Saved entries
===============
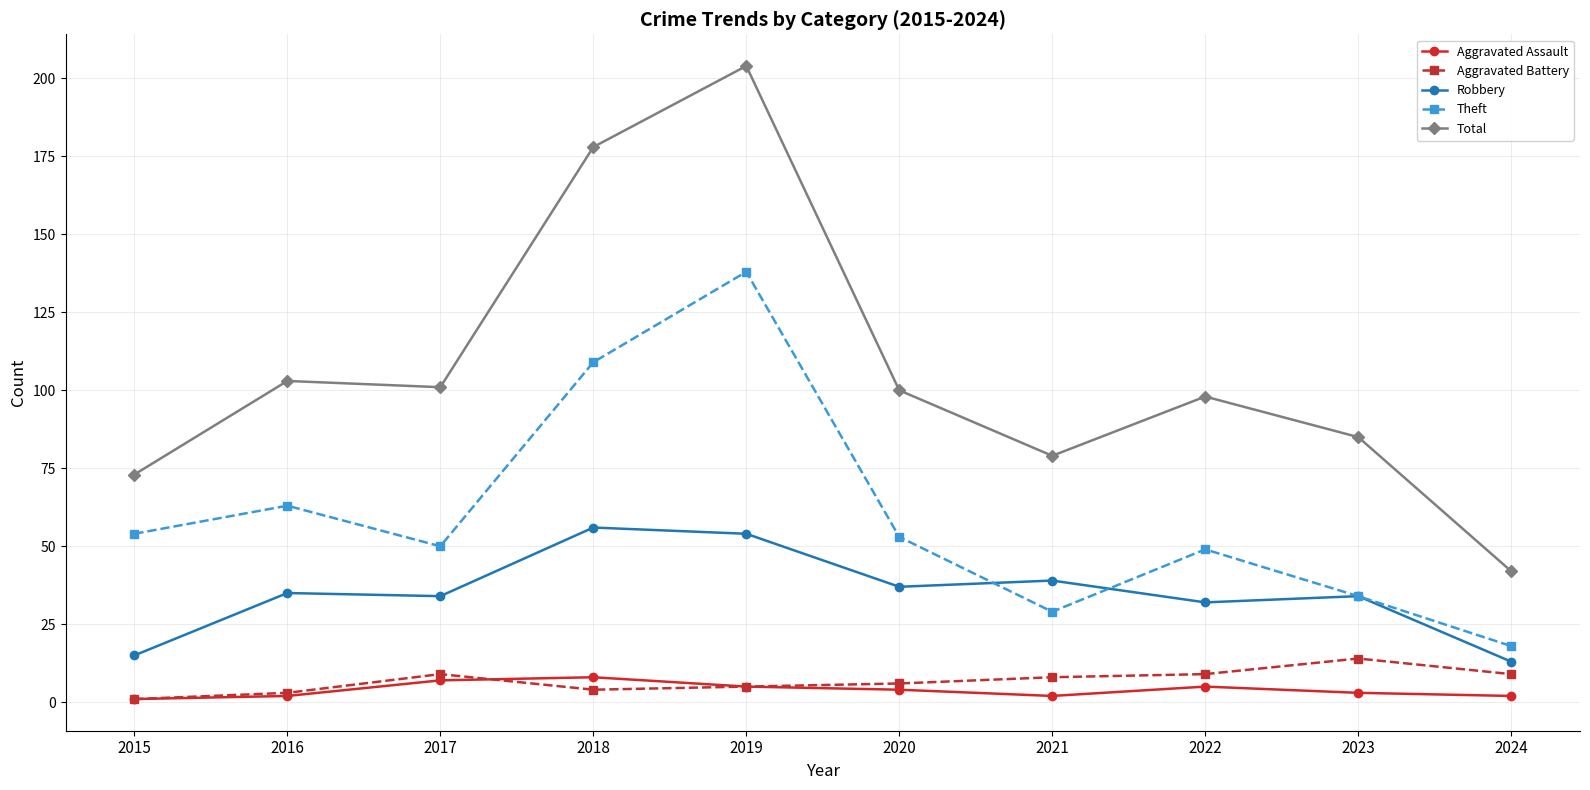

Is the value of Aggravated Battery at 2020 greater than the value of Total at 2022?

No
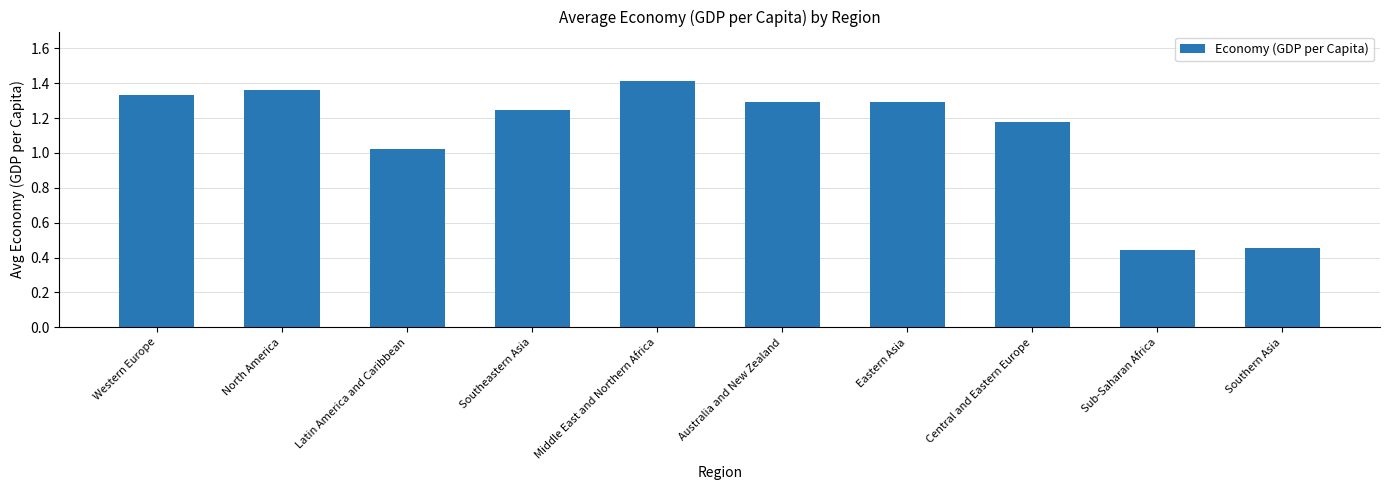

Which category has the highest value across all series?

Middle East and Northern Africa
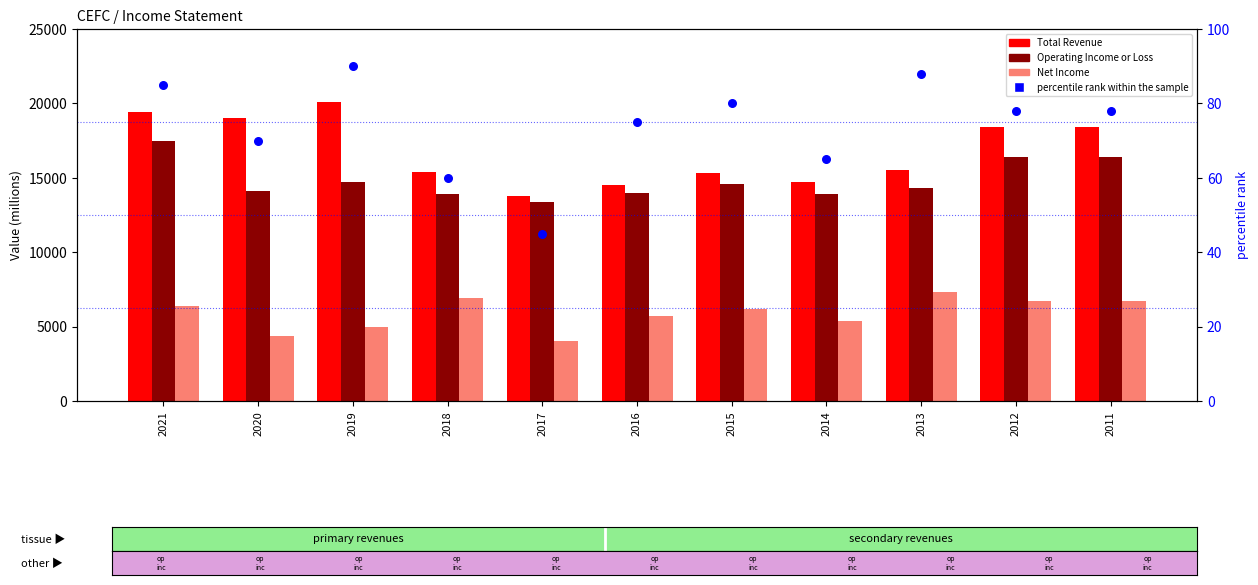

What is the total value across all series at 2019?

39890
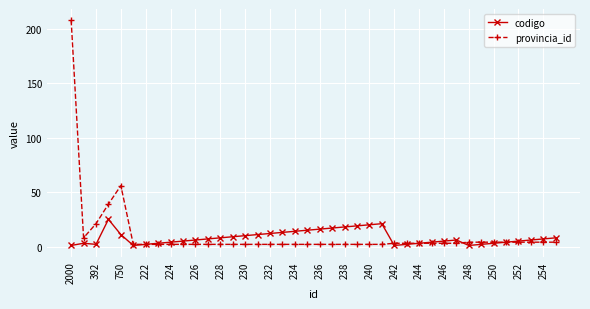

How many lines are shown in the chart?

2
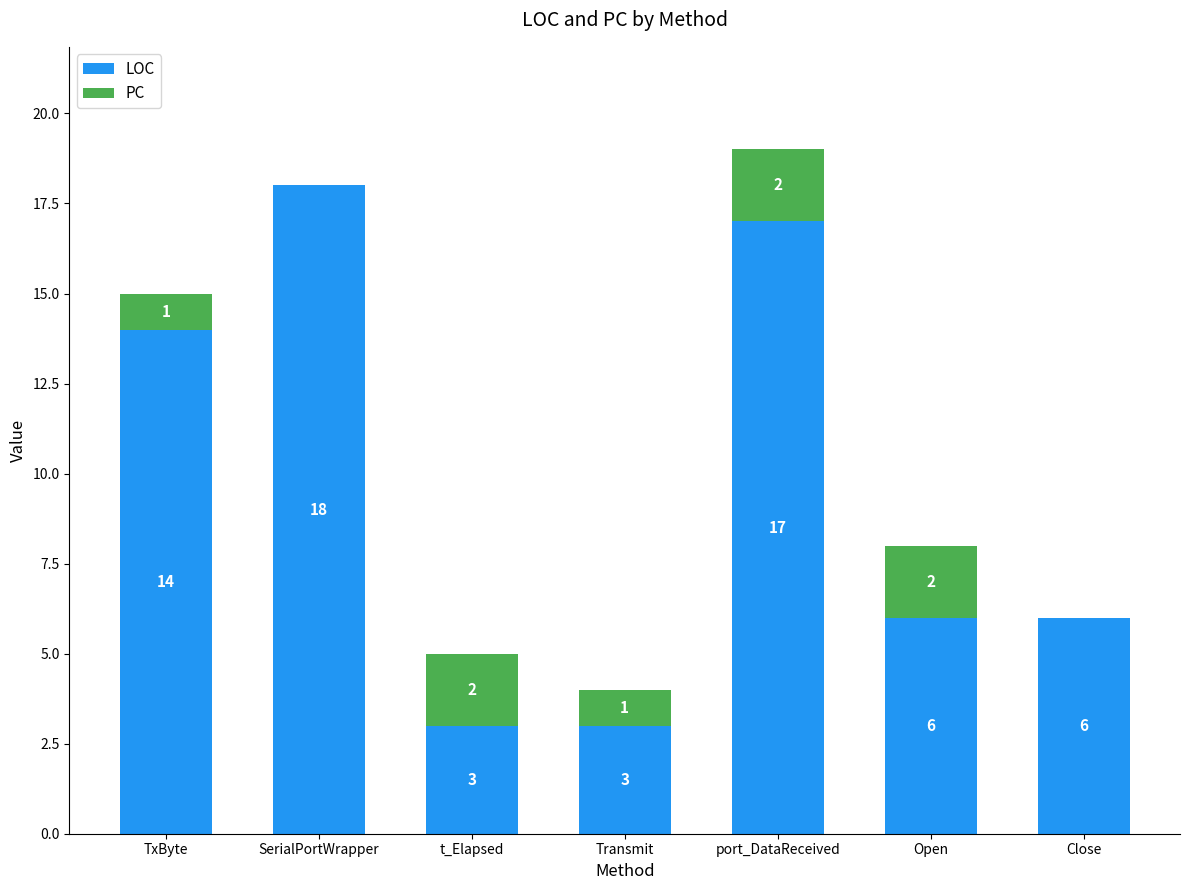

What is the sum of all LOC values?

67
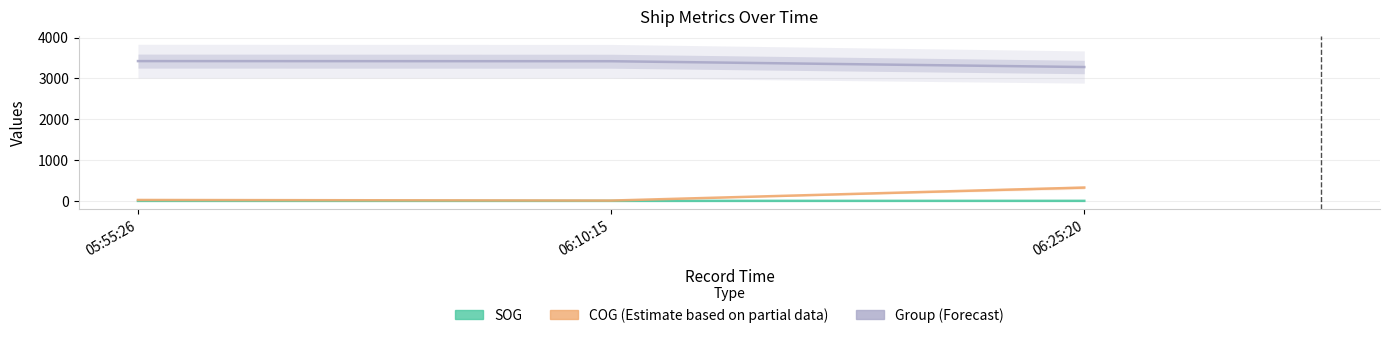

Does the chart have visible grid lines?

Yes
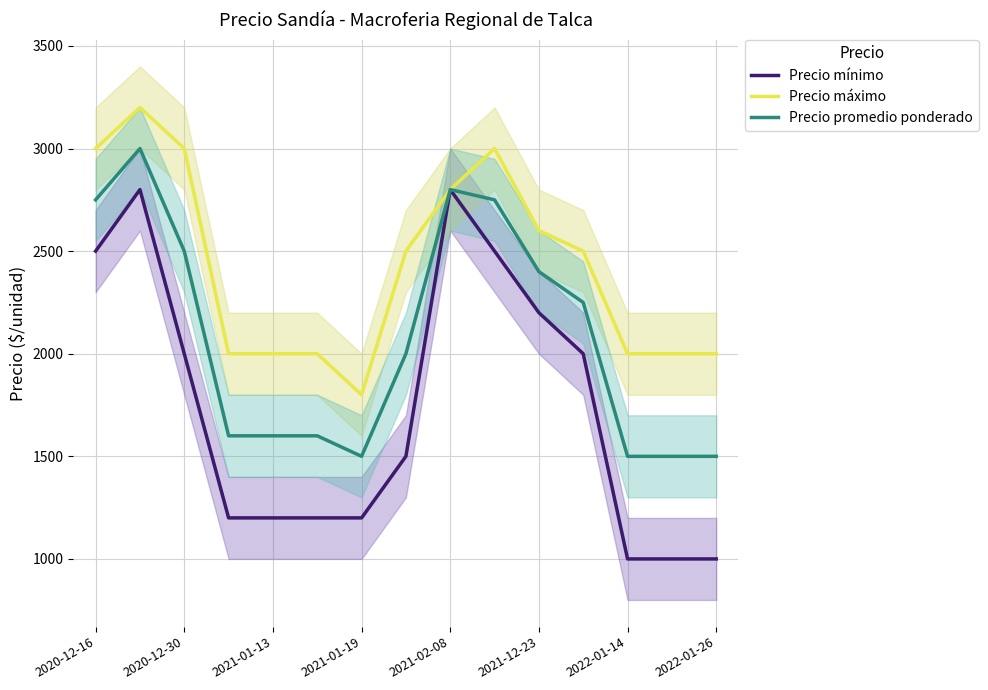

What is the total value across all series at 13?

4500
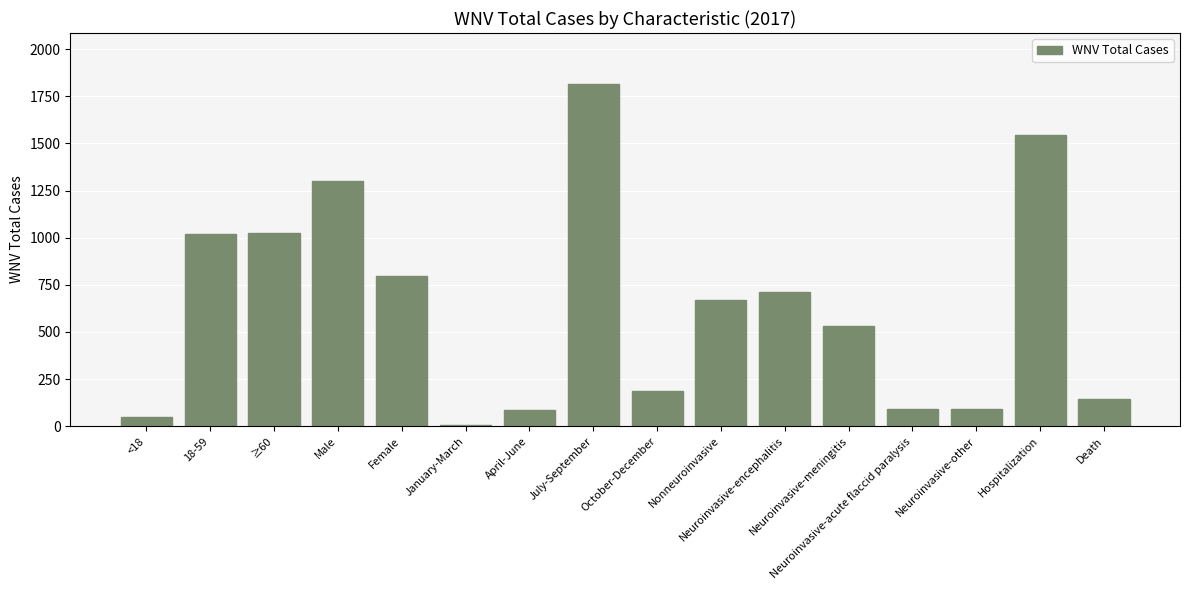

Rank the categories by value from lowest to highest.

January-March, <18, April-June, Neuroinvasive-acute flaccid paralysis, Neuroinvasive-other, Death, October-December, Neuroinvasive-meningitis, Nonneuroinvasive, Neuroinvasive-encephalitis, Female, 18-59, ≥60, Male, Hospitalization, July-September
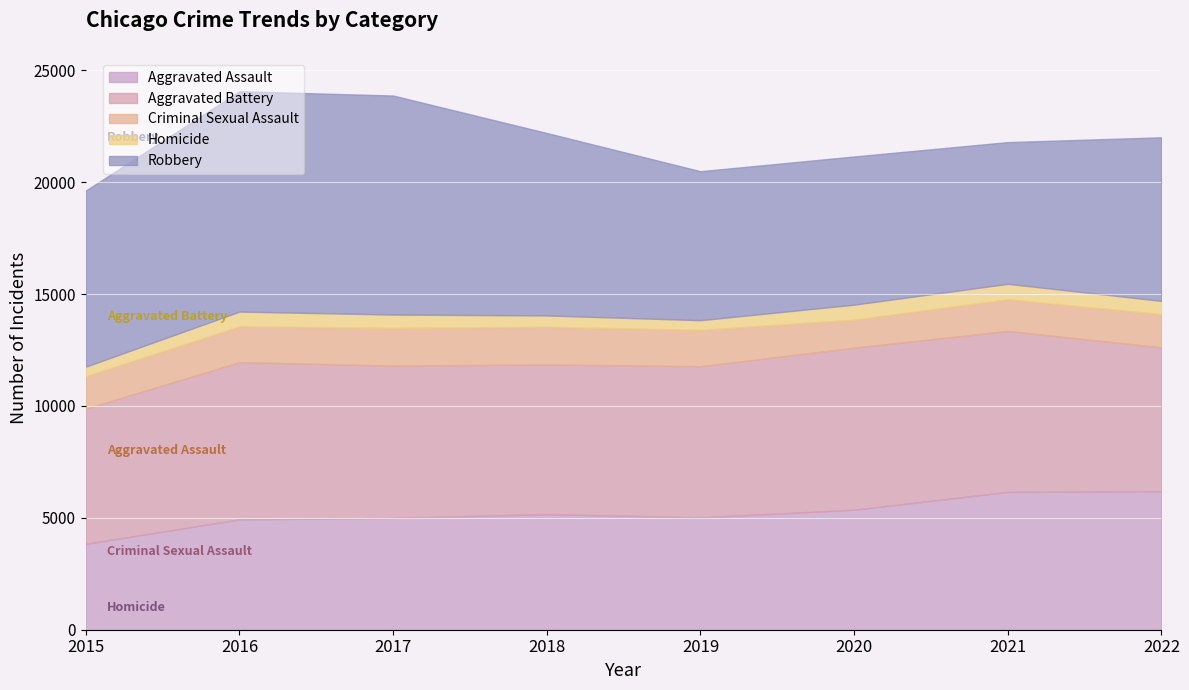

True or false: Criminal Sexual Assault and Homicide cross at least once.

False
===============
#### PROBLEM TO WORK ON
Rewrite the listing above with "chart" swapped for "graph" everywhere it appears and every other word left unchanged, omitting the pictures from your answer.

#### RESPONSE TO THIS EXERCISE
Is the value of Aggravated Battery at 2020 greater than the value of Total at 2022?

No

Which category has the highest value across all series?

Middle East and Northern Africa

What is the total value across all series at 2019?

39890

How many lines are shown in the graph?

2

What is the sum of all LOC values?

67

Does the graph have visible grid lines?

Yes

What is the total value across all series at 13?

4500

Rank the categories by value from lowest to highest.

January-March, <18, April-June, Neuroinvasive-acute flaccid paralysis, Neuroinvasive-other, Death, October-December, Neuroinvasive-meningitis, Nonneuroinvasive, Neuroinvasive-encephalitis, Female, 18-59, ≥60, Male, Hospitalization, July-September

True or false: Criminal Sexual Assault and Homicide cross at least once.

False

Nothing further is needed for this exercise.